◆ **EXERCISE OBJECTIVE**
Everything from the opening line of the records below up to and including the line containing "621 | Joseph Douglas |" should be retyped exactly, minus the pictures.

◆ **EXERCISE DATA**
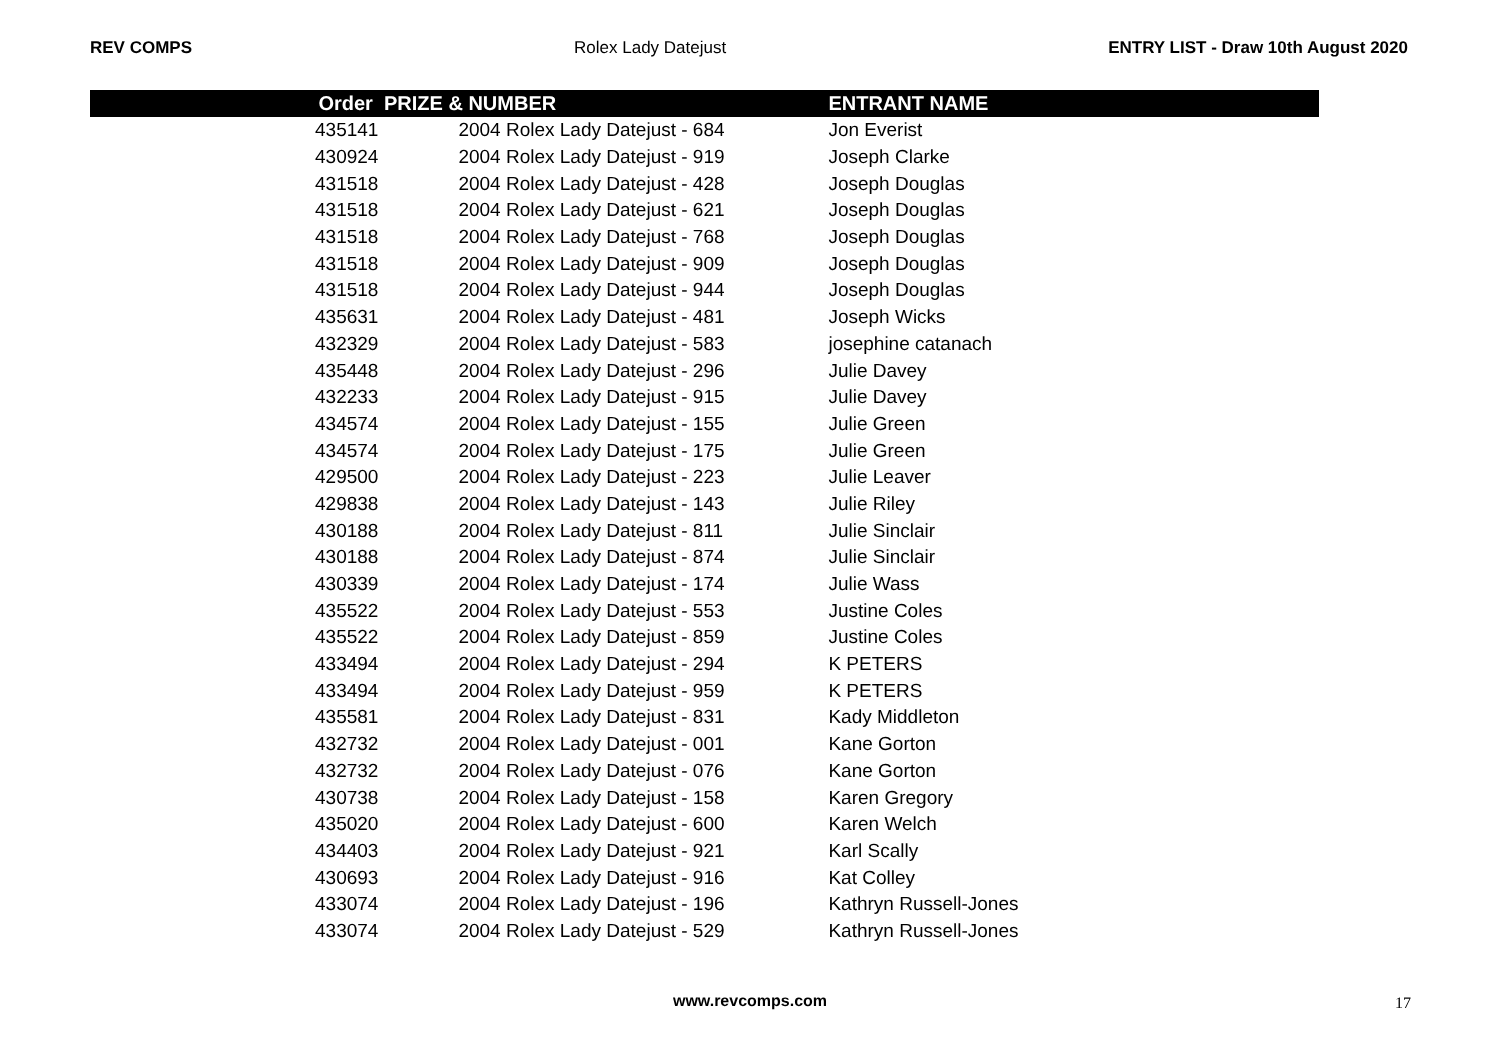REV COMPS Rolex Lady Datejust ENTRY LIST - Draw 10th August 2020
| Order | PRIZE & NUMBER | ENTRANT NAME |
| --- | --- | --- |
| 435141 | 2004 Rolex Lady Datejust - 684 | Jon Everist |
| 430924 | 2004 Rolex Lady Datejust - 919 | Joseph Clarke |
| 431518 | 2004 Rolex Lady Datejust - 428 | Joseph Douglas |
| 431518 | 2004 Rolex Lady Datejust - 621 | Joseph Douglas |
| 431518 | 2004 Rolex Lady Datejust - 768 | Joseph Douglas |
| 431518 | 2004 Rolex Lady Datejust - 909 | Joseph Douglas |
| 431518 | 2004 Rolex Lady Datejust - 944 | Joseph Douglas |
| 435631 | 2004 Rolex Lady Datejust - 481 | Joseph Wicks |
| 432329 | 2004 Rolex Lady Datejust - 583 | josephine catanach |
| 435448 | 2004 Rolex Lady Datejust - 296 | Julie Davey |
| 432233 | 2004 Rolex Lady Datejust - 915 | Julie Davey |
| 434574 | 2004 Rolex Lady Datejust - 155 | Julie Green |
| 434574 | 2004 Rolex Lady Datejust - 175 | Julie Green |
| 429500 | 2004 Rolex Lady Datejust - 223 | Julie Leaver |
| 429838 | 2004 Rolex Lady Datejust - 143 | Julie Riley |
| 430188 | 2004 Rolex Lady Datejust - 811 | Julie Sinclair |
| 430188 | 2004 Rolex Lady Datejust - 874 | Julie Sinclair |
| 430339 | 2004 Rolex Lady Datejust - 174 | Julie Wass |
| 435522 | 2004 Rolex Lady Datejust - 553 | Justine Coles |
| 435522 | 2004 Rolex Lady Datejust - 859 | Justine Coles |
| 433494 | 2004 Rolex Lady Datejust - 294 | K PETERS |
| 433494 | 2004 Rolex Lady Datejust - 959 | K PETERS |
| 435581 | 2004 Rolex Lady Datejust - 831 | Kady Middleton |
| 432732 | 2004 Rolex Lady Datejust - 001 | Kane Gorton |
| 432732 | 2004 Rolex Lady Datejust - 076 | Kane Gorton |
| 430738 | 2004 Rolex Lady Datejust - 158 | Karen Gregory |
| 435020 | 2004 Rolex Lady Datejust - 600 | Karen Welch |
| 434403 | 2004 Rolex Lady Datejust - 921 | Karl Scally |
| 430693 | 2004 Rolex Lady Datejust - 916 | Kat Colley |
| 433074 | 2004 Rolex Lady Datejust - 196 | Kathryn Russell-Jones |
| 433074 | 2004 Rolex Lady Datejust - 529 | Kathryn Russell-Jones |
www.revcomps.com 17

◆ **EXERCISE ANSWER**
REV COMPS Rolex Lady Datejust ENTRY LIST - Draw 10th August 2020
| Order | PRIZE & NUMBER | ENTRANT NAME |
| --- | --- | --- |
| 435141 | 2004 Rolex Lady Datejust - 684 | Jon Everist |
| 430924 | 2004 Rolex Lady Datejust - 919 | Joseph Clarke |
| 431518 | 2004 Rolex Lady Datejust - 428 | Joseph Douglas |
| 431518 | 2004 Rolex Lady Datejust - 621 | Joseph Douglas |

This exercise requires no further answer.